As relações conhecem de facto e de direito (art. 428º, nº 1 do C. Processo Penal).
Os presentes autos seguem os termos do processo especial sumário e no início da respectiva audiência foi efectuado o aviso previsto no art. 389º, nº 2, do C. Processo Penal, nada tendo sido requerido pelos intervenientes processuais (cfr. acta de fls. 20 a 22).
Assim, e nos termos do disposto no art. 428º, nº 2, do c. Processo Penal, renunciaram ao recurso em matéria de facto, pelo que os poderes de cognição deste tribunal de recurso se limitam a matéria de direito, sem prejuízo do disposto no art. 410º, nºs 2 e 3, do C. Processo Penal sendo aliás, oficioso, o conhecimento dos vícios previstos neste nº 2 (Acórdão nº 7/95 de 19/10, DR. I-A, de 28/12/95).

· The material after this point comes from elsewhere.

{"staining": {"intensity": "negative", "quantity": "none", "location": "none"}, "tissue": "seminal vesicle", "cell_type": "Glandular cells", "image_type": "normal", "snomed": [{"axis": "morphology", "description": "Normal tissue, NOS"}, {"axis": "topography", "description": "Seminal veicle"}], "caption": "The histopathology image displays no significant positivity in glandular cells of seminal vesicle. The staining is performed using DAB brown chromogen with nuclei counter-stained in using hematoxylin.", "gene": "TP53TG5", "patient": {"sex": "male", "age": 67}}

Face às conclusões da motivação do recurso apresentadas, e que delimitam o seu objecto deste, as questões suscitadas pelo recorrente são:
- A nulidade do auto de notícia, por dele não constar a margem de erro do alcoolímetro quantitativo;
- A nulidade do auto de notícia, por dele não constar a data da última verificação do aparelho referido;
- A nulidade do auto de notícia, porque a realização da contraprova através do mesmo alcoolímetro, impediu o recorrente de contraditar o primitivo resultado.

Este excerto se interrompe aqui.